NagabhushanSN95 / DeCOMPnet

Official code release for the ISMAR 2022 paper "Temporal View Synthesis of Dynamic Scenes through 3D Object Motion Estimation with Multi-Plane Images"

MIT License

5 stars 0 forks source link

Question about training #8

Closed jimmyfyx closed 5 months ago

jimmyfyx commented 10 months ago

Hi,

I have a few questions regarding the training part, especially the data format for training.

In src/flow_estimation/data_loaders/VeedDynamic01.py, within the load_training_data function, what is the purpose of the block from line 64 to 70? Could you clarify its use a little bit?
From the dataloader it seems that each piece of training data only contains a patch of the full-size image. If we only have one patch available each time, how can we estimate the flow of the whole image? Is this a intended design for the model with the backbone as PWC-Net? If there is somewhere I can get more information on this can you point me to that? Thanks!

NagabhushanSN95 commented 10 months ago

As I mentioned in this issue,

We train the flow estimator to predict the object motion from f_n to f_{n-2} as well as f_n to f_{n+1} (by picking one of them randomly).

Lines 64--75 essentially do that - pick one of them at random.

PWC-Net/ARFlow are fully convolutional - i.e. the resolution of input images can vary between train and test time, and it works fine. Due to GPU memory constraints, we train on patches and not on full images. Obviously, if you can train on full images, that's best. The model can learn better. However, while training on patches, the patch_size is important. patch_size should be bigger than the motion expected in the dataset. In other words, the cropped patches should have matching moving objects for the flow estimator to train. We choose the patch_size by visual inspection.

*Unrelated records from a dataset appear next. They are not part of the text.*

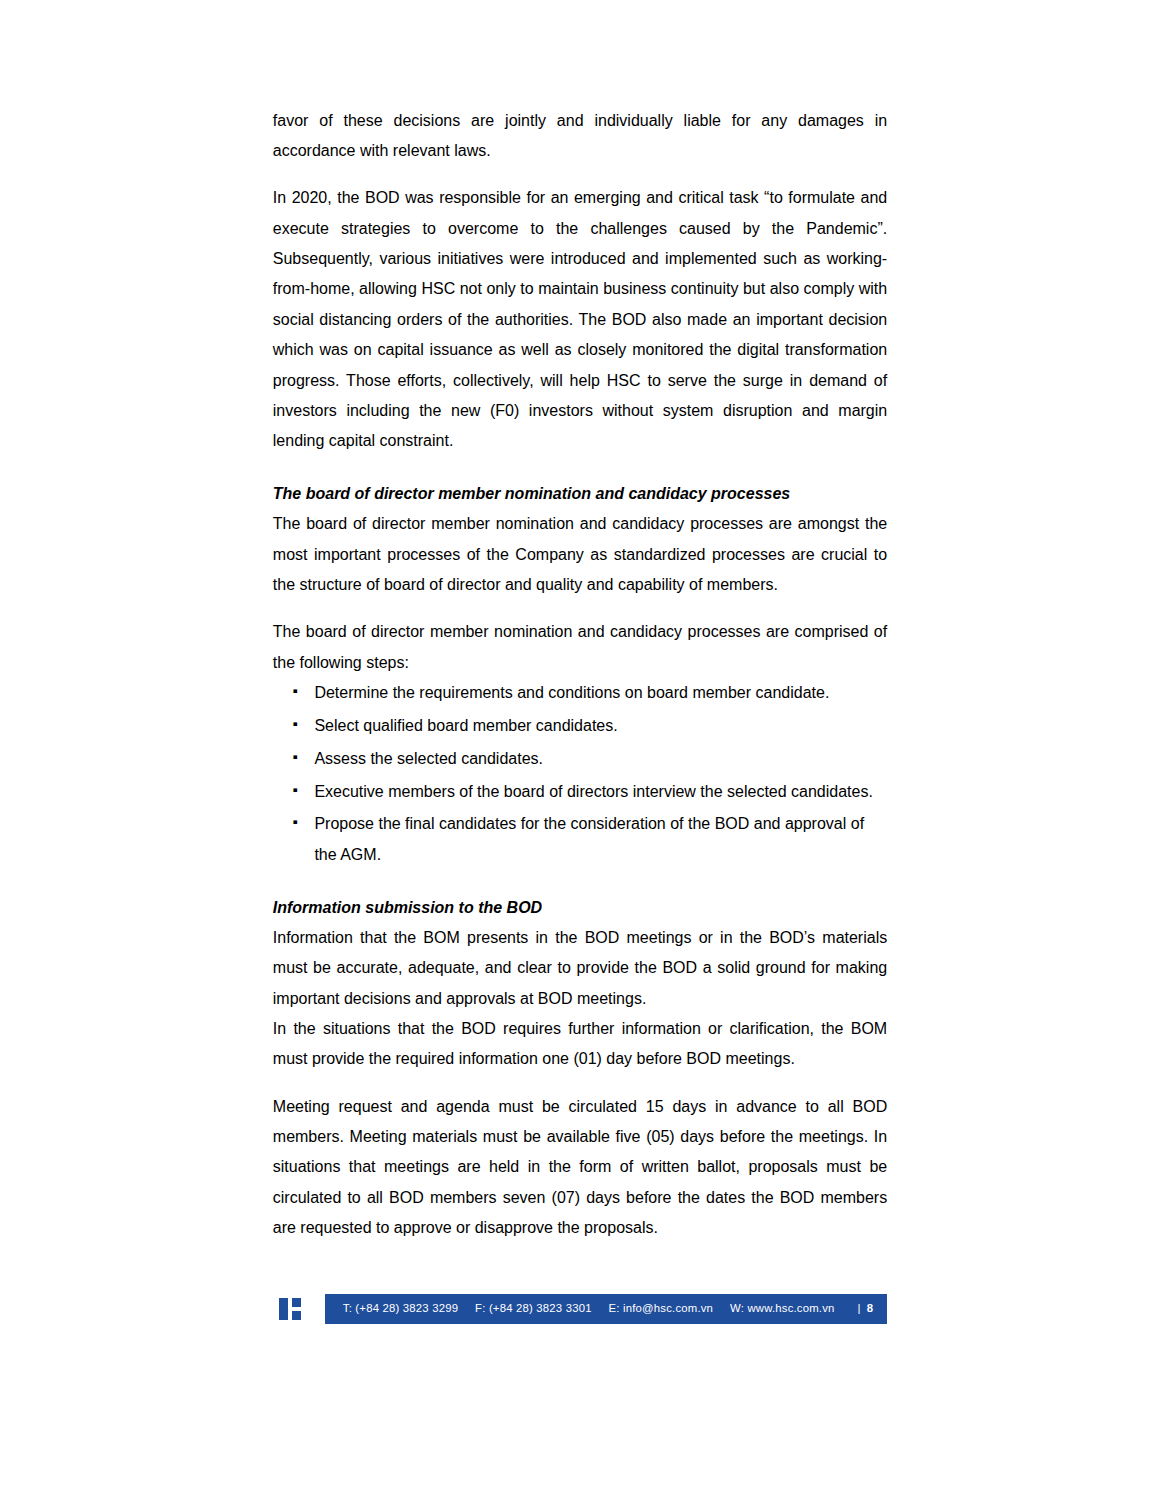favor of these decisions are jointly and individually liable for any damages in accordance with relevant laws.
In 2020, the BOD was responsible for an emerging and critical task “to formulate and execute strategies to overcome to the challenges caused by the Pandemic”. Subsequently, various initiatives were introduced and implemented such as working-from-home, allowing HSC not only to maintain business continuity but also comply with social distancing orders of the authorities. The BOD also made an important decision which was on capital issuance as well as closely monitored the digital transformation progress. Those efforts, collectively, will help HSC to serve the surge in demand of investors including the new (F0) investors without system disruption and margin lending capital constraint.
The board of director member nomination and candidacy processes
The board of director member nomination and candidacy processes are amongst the most important processes of the Company as standardized processes are crucial to the structure of board of director and quality and capability of members.
The board of director member nomination and candidacy processes are comprised of the following steps:
Determine the requirements and conditions on board member candidate.
Select qualified board member candidates.
Assess the selected candidates.
Executive members of the board of directors interview the selected candidates.
Propose the final candidates for the consideration of the BOD and approval of the AGM.
Information submission to the BOD
Information that the BOM presents in the BOD meetings or in the BOD’s materials must be accurate, adequate, and clear to provide the BOD a solid ground for making important decisions and approvals at BOD meetings.
In the situations that the BOD requires further information or clarification, the BOM must provide the required information one (01) day before BOD meetings.
Meeting request and agenda must be circulated 15 days in advance to all BOD members. Meeting materials must be available five (05) days before the meetings. In situations that meetings are held in the form of written ballot, proposals must be circulated to all BOD members seven (07) days before the dates the BOD members are requested to approve or disapprove the proposals.
T: (+84 28) 3823 3299 F: (+84 28) 3823 3301 E: info@hsc.com.vn W: www.hsc.com.vn |8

jimmyfyx commented 10 months ago

Thanks for the answer! Ah I see, sorry I missed your previous answer. But in the training data, shouldn't we need the flow from f_n to f_{n-2} and f_n to f_{n+1} at the same time? Why we need to pick one of them at random?

NagabhushanSN95 commented 10 months ago

Flow estimator is trained separately, independent of what our entire framework is doing. The goal of this training is to learn flow estimation between MPIs. So, it doesn't matter which frames you estimate the flow between. The only thing that matters is that camera motion should be nullified between the frames.